Mit einem Satz eilte er fort, denn er sah Pucki kommen, die achtsam einen Becher trug.
»Alles ist kaputt«, rief man ihr entgegen, »der Paul hat die Flasche zerschlagen!«
»Meine schöne Flasche! – Der dumme Junge!«
Sie entdeckte den Freund, der hinter dem Stamme eines Baumes hervorschaute. Schon stürmte Pucki herbei, um ihm eine Tracht Prügel zukommen zu lassen. Wildes Jagen setzte ein. Schließlich stolperte Paul, lag auf der Erde, Pucki stolperte über ihn, und beide Kinder wälzten sich in wildem Ringen auf dem Boden. Es setzte gegenseitig Püffe und Stöße, bis Pucki atemlos sagte:
»So, nu haste genug. – Warte, dafür esse ich die Schlagsahne. Unten steht eine große Schüssel voll. – Ich geh' jetzt hin. Wenn ich zuerst da bin, bekomme ich am meisten.«
In diesem Augenblick wurde zum Kaffeetrinken gerufen. Man hatte den Platz sehr nett hergerichtet. Mehrere Tischtücher waren auf dem Waldboden ausgebreitet. Darauf standen die Becher, die mit dampfendem Kaffee gefüllt waren. Neben jedem Becher lagen einige Stücke Kuchen. Frau Niepel hatte eine Schüssel Schlagsahne in der Hand und war dabei, jedem Kinde einen tüchtigen Löffel voll in den Becher zu geben.

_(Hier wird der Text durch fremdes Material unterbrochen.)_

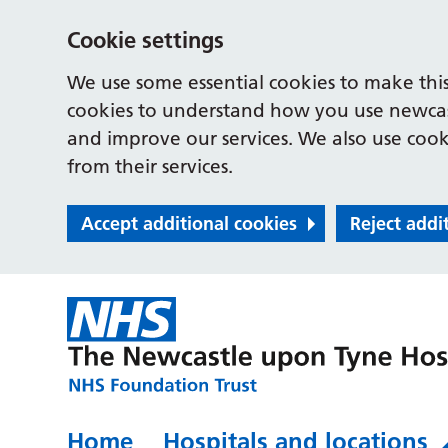
Cookie settings
We use some essential cookies to make this
cookies to understand how you use newcast
and improve our services. We also use cooki
from their services.
Accept additional cookies
Reject addi
Home
Hospitals and locations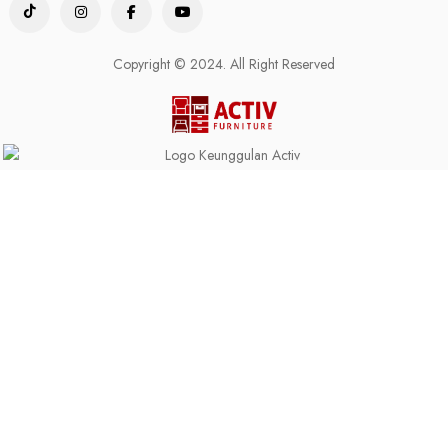
Copyright © 2024. All Right Reserved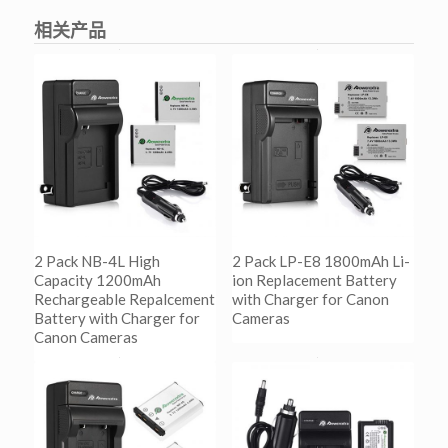
相关产品
2 Pack NB-4L High
2 Pack LP-E8 1800mAh Li-
Capacity 1200mAh
ion Replacement Battery
Rechargeable Repalcement
with Charger for Canon
Battery with Charger for
Cameras
Canon Cameras
阅读更多
Show Details
阅读更多
Show Details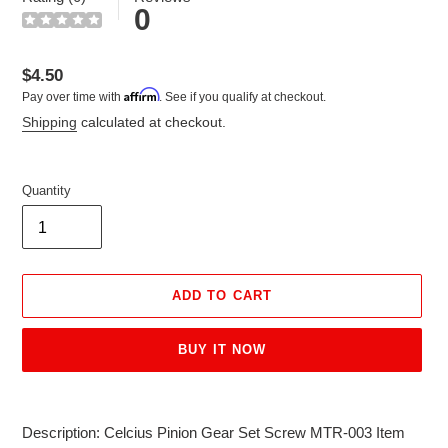
0
Regular
$4.50
Affirm
Pay over time with
. See if you qualify at checkout.
price
Shipping
calculated at checkout.
Quantity
ADD TO CART
BUY IT NOW
Adding
product
Description: Celcius Pinion Gear Set Screw MTR-003 Item
to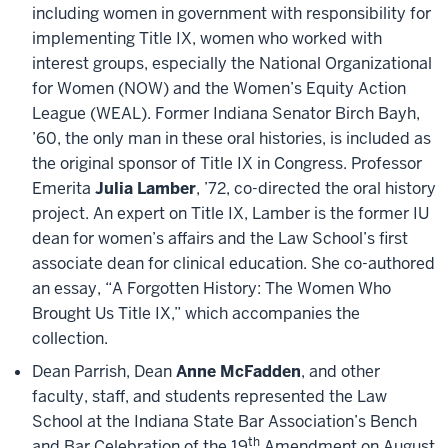
including women in government with responsibility for
implementing Title IX, women who worked with
interest groups, especially the National Organizational
for Women (NOW) and the Women’s Equity Action
League (WEAL). Former Indiana Senator Birch Bayh,
’60, the only man in these oral histories, is included as
the original sponsor of Title IX in Congress. Professor
Emerita
Julia Lamber
, ’72, co-directed the oral history
project. An expert on Title IX, Lamber is the former IU
dean for women’s affairs and the Law School’s first
associate dean for clinical education. She co-authored
an essay, “A Forgotten History: The Women Who
Brought Us Title IX,” which accompanies the
collection.
Dean Parrish, Dean
Anne McFadden
, and other
faculty, staff, and students represented the Law
School at the Indiana State Bar Association’s Bench
th
and Bar Celebration of the 19
Amendment on August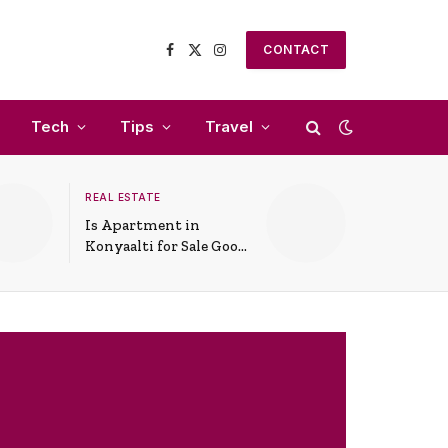
CONTACT
Facebook
X
Instagram
(Twitter)
Tech
Tips
Travel
REAL ESTATE
Is Apartment in
Konyaalti for Sale Good
for Family Living?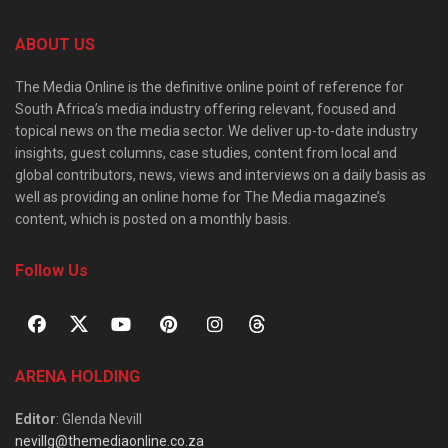
ABOUT US
The Media Online is the definitive online point of reference for
South Africa’s media industry offering relevant, focused and
topical news on the media sector. We deliver up-to-date industry
insights, guest columns, case studies, content from local and
global contributors, news, views and interviews on a daily basis as
well as providing an online home for The Media magazine’s
content, which is posted on a monthly basis.
Follow Us
ARENA HOLDING
Editor
: Glenda Nevill
nevillg@themediaonline.co.za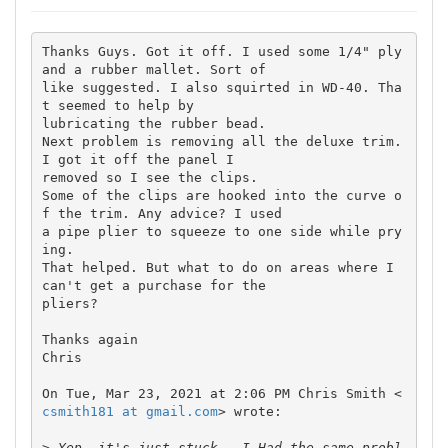
Thanks Guys. Got it off. I used some 1/4" ply 
and a rubber mallet. Sort of

like suggested. I also squirted in WD-40. Tha
t seemed to help by

lubricating the rubber bead.

Next problem is removing all the deluxe trim. 
I got it off the panel I

removed so I see the clips.

Some of the clips are hooked into the curve o
f the trim. Any advice? I used

a pipe plier to squeeze to one side while pry
ing.

That helped. But what to do on areas where I 
can't get a purchase for the

pliers?

Thanks again

Chris

On Tue, Mar 23, 2021 at 2:06 PM Chris Smith <
csmith181 at gmail.com
> wrote:

>
 Yep, it's just stuck.  I Had the same probl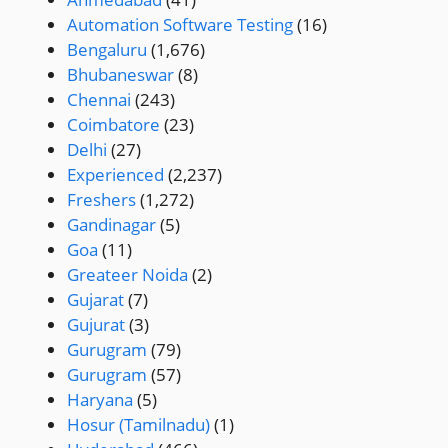
Automation Software Testing
(16)
Bengaluru
(1,676)
Bhubaneswar
(8)
Chennai
(243)
Coimbatore
(23)
Delhi
(27)
Experienced
(2,237)
Freshers
(1,272)
Gandinagar
(5)
Goa
(11)
Greateer Noida
(2)
Gujarat
(7)
Gujurat
(3)
Gurugram
(79)
Gurugram
(57)
Haryana
(5)
Hosur (Tamilnadu)
(1)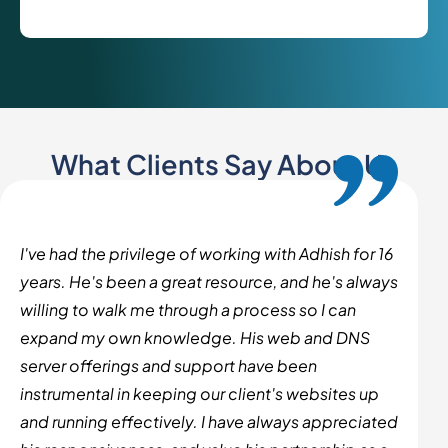
What Clients Say About Us
I've had the privilege of working with Adhish for 16
years. He's been a great resource, and he's always
willing to walk me through a process so I can
expand my own knowledge. His web and DNS
server offerings and support have been
instrumental in keeping our client's websites up
and running effectively. I have always appreciated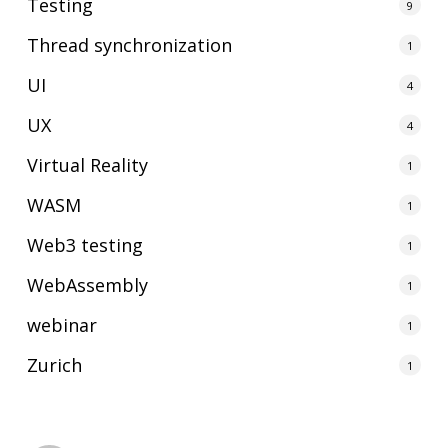
Testing
9
Thread synchronization
1
UI
4
UX
4
Virtual Reality
1
WASM
1
Web3 testing
1
WebAssembly
1
webinar
1
Zurich
1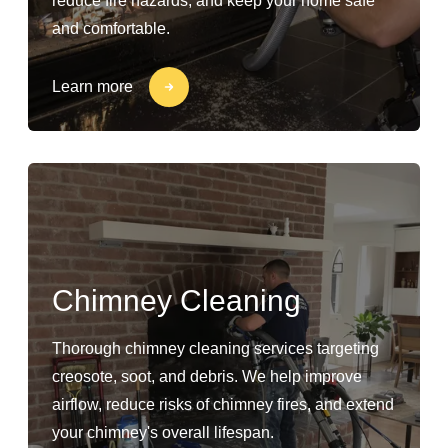
reduce fire hazards, and keep your home safe
and comfortable.
Learn more
Chimney Cleaning
Thorough chimney cleaning services targeting
creosote, soot, and debris. We help improve
airflow, reduce risks of chimney fires, and extend
your chimney's overall lifespan.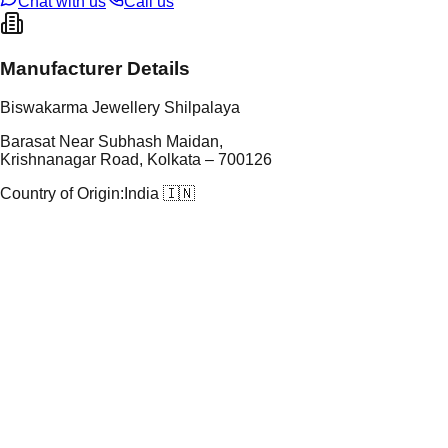
Chat with us
Call us
Manufacturer Details
Biswakarma Jewellery Shilpalaya
Barasat Near Subhash Maidan,
Krishnanagar Road, Kolkata – 700126
Country of Origin:
India 🇮🇳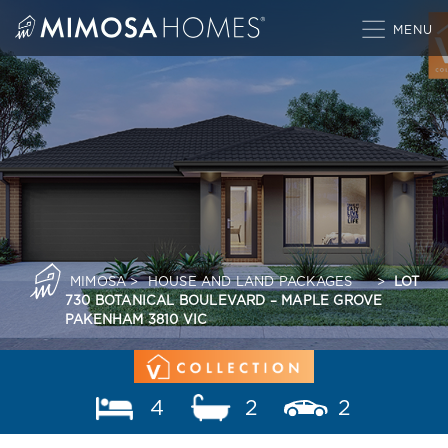
Skip
to
content
MIMOSA
>
HOUSE AND LAND PACKAGES
>
LOT
730 BOTANICAL BOULEVARD – MAPLE GROVE
PAKENHAM 3810 VIC
4
2
2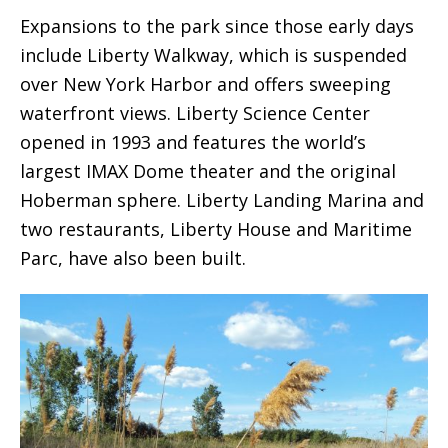
Expansions to the park since those early days
include Liberty Walkway, which is suspended
over New York Harbor and offers sweeping
waterfront views. Liberty Science Center
opened in 1993 and features the world’s
largest IMAX Dome theater and the original
Hoberman sphere. Liberty Landing Marina and
two restaurants, Liberty House and Maritime
Parc, have also been built.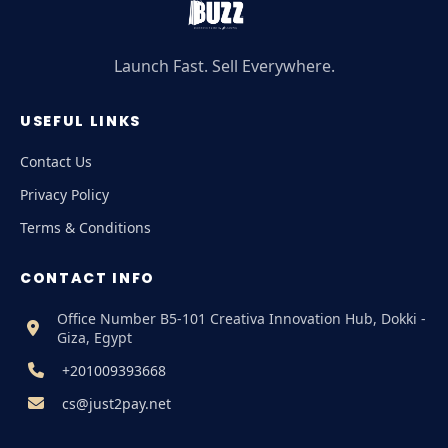
Launch Fast. Sell Everywhere.
USEFUL LINKS
Contact Us
Privacy Policy
Terms & Conditions
CONTACT INFO
Office Number B5-101 Creativa Innovation Hub, Dokki -
Giza, Egypt
+201009393668
cs@just2pay.net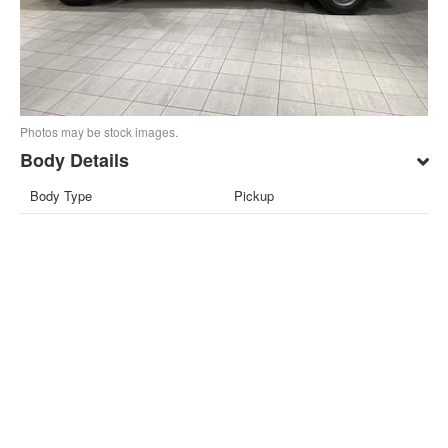
Photos may be stock images.
Body Details
Body Type
Pickup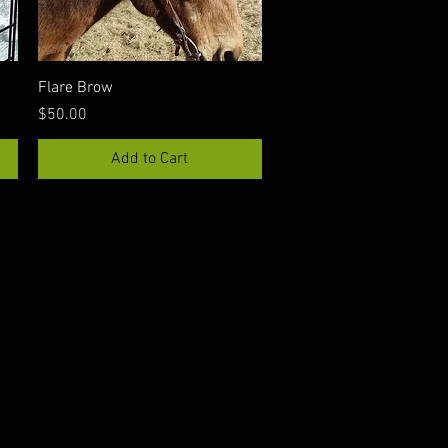
Quick View
Flare Brow
Price
$50.00
Add to Cart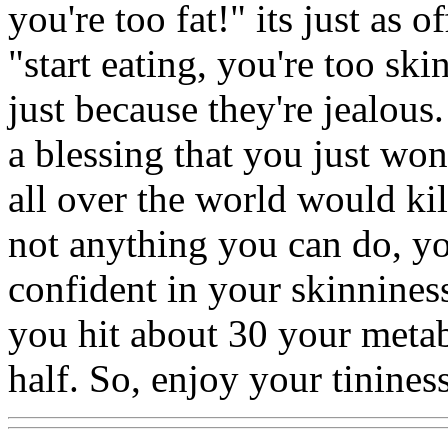
you're too fat!" its just as o
"start eating, you're too ski
just because they're jealous.
a blessing that you just won
all over the world would kill
not anything you can do, yo
confident in your skinnine
you hit about 30 your metab
half. So, enjoy your tinines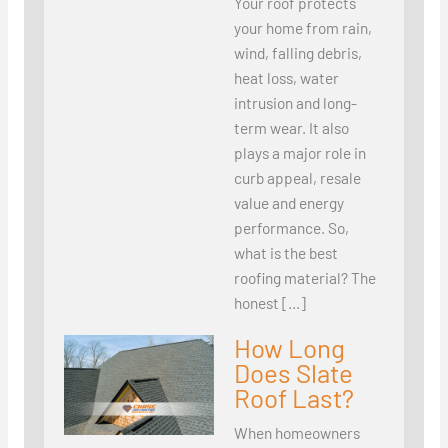
Your roof protects
your home from rain,
wind, falling debris,
heat loss, water
intrusion and long-
term wear. It also
plays a major role in
curb appeal, resale
value and energy
performance. So,
what is the best
roofing material? The
honest […]
How Long
Does Slate
Roof Last?
When homeowners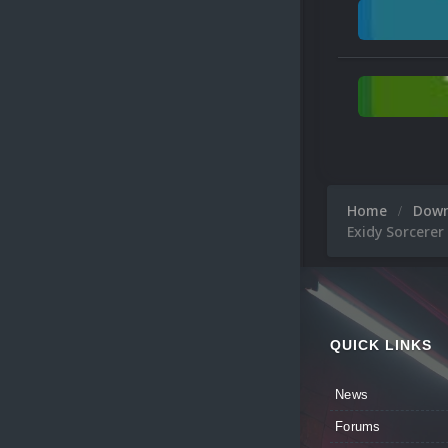
Home
Dow
Exidy Sorcerer
QUICK LINKS
News
Forums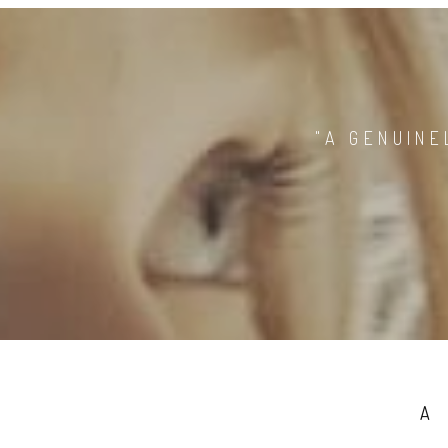
"A GENUINE
A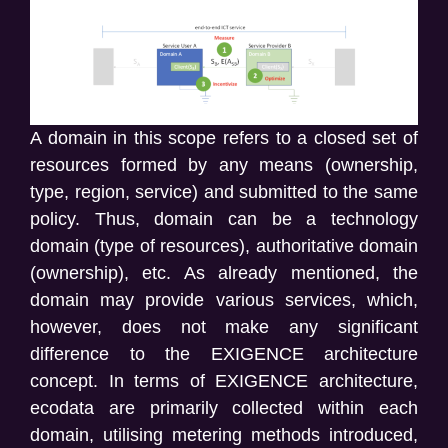
A domain in this scope refers to a closed set of
resources formed by any means (ownership,
type, region, service) and submitted to the same
policy. Thus, domain can be a technology
domain (type of resources), authoritative domain
(ownership), etc. As already mentioned, the
domain may provide various services, which,
however, does not make any significant
difference to the EXIGENCE architecture
concept. In terms of EXIGENCE architecture,
ecodata are primarily collected within each
domain, utilising metering methods introduced,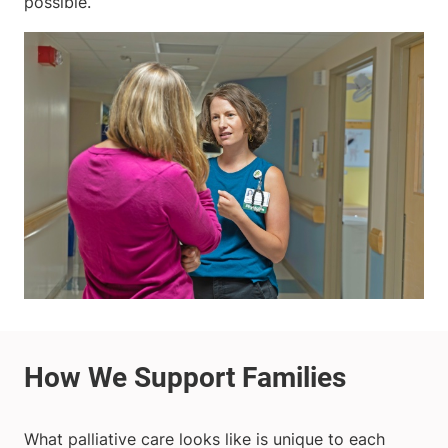
possible.
What palliative care looks like is unique to each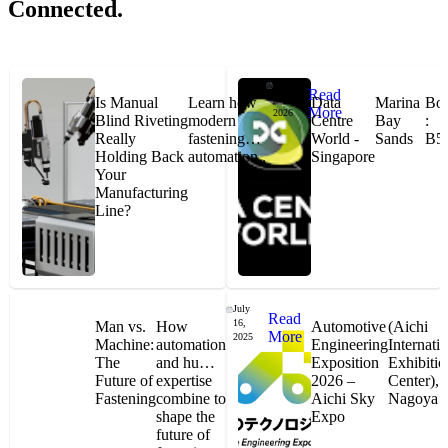
Connected.
Jan
Read
27,
Is Manual
Learn how
Data
Marina
Bo
More
2026
Blind Riveting
modern
Centre
Bay
:
Jason Hetherington
Really
fastening
World -
Sands
B5
Holding Back
automation..
Singapore
Your
Access Installations Manager, Easiaccess
Manufacturing
Limited
Line?
Schmitz Cargobull Iberica, S.A.
July
Read
16,
Man vs.
How
Automotive
(Aichi
More
2025
"Stanley® Engineered Fastening offers us comprehensive assembly solutions in
Machine:
automation
Engineering
Internati
our trailers. We trust the solutions and we trust the company. Working together,
The
and human
Exposition
Exhibitio
we continue to advance towards greater efficiency and common business
success."
Future of
expertise
2026 –
Center),
Fastening
combine to
Aichi Sky
Nagoya
shape the
Expo
future of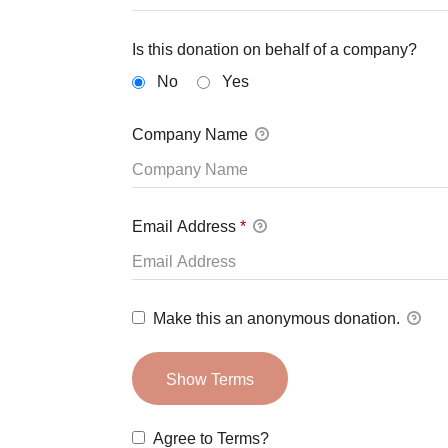
Is this donation on behalf of a company?
No
Yes
Company Name
Email Address
*
Make this an anonymous donation.
Show Terms
Agree to Terms?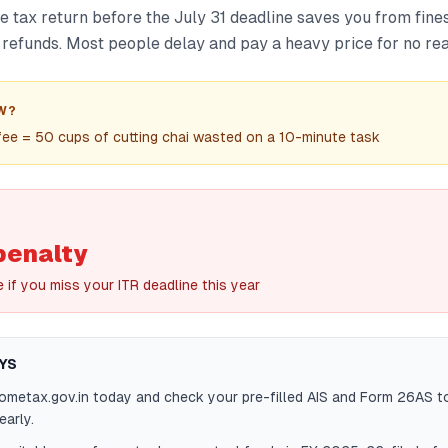
e tax return before the July 31 deadline saves you from fines
 refunds. Most people delay and pay a heavy price for no re
W?
fee = 50 cups of cutting chai wasted on a 10-minute task
penalty
e if you miss your ITR deadline this year
YS
cometax.gov.in today and check your pre-filled AIS and Form 26AS t
arly.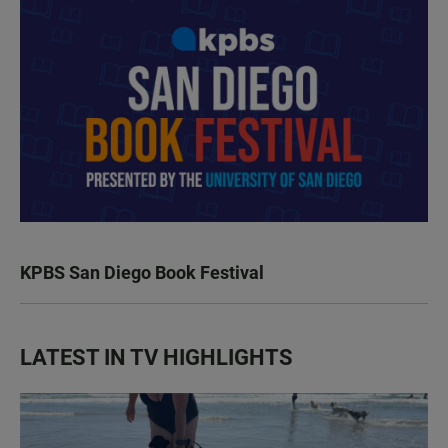
KPBS San Diego Book Festival
LATEST IN TV HIGHLIGHTS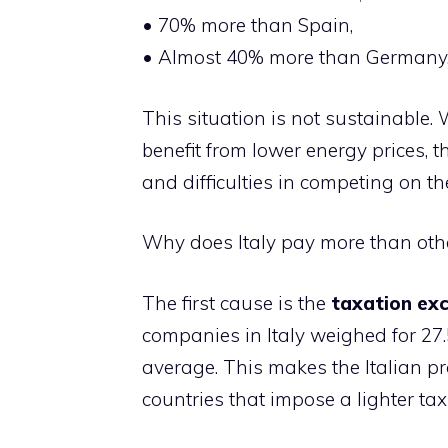
• 70% more than Spain,
• Almost 40% more than Germany
This situation is not sustainable.
benefit from lower energy prices, t
and difficulties in competing on the
Why does Italy pay more than oth
The first cause is the
taxation
exc
companies in Italy weighed for 27.
average. This makes the Italian p
countries that impose a lighter ta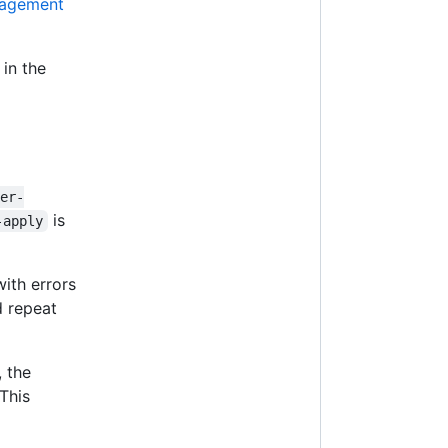
nagement
 in the
ter-
is
-apply
ith errors
d repeat
, the
This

Es mundete allen vortrefflich. Zwar wurde bald hier, bald da ein Becher vergossen, doch damit hatten die drei Erwachsenen gerechnet. Wider Erwarten ging das Kaffeetrinken gut ab. Die Kinder kauten mit vollen Backen, und die lebhafte Unterhaltung geriet ins Stocken.
Man war noch beim Essen, als das Auto des Oberförsters angefahren kam, das ihn und seine beiden Söhne, Claus und Eberhard, zu der Ruine brachte.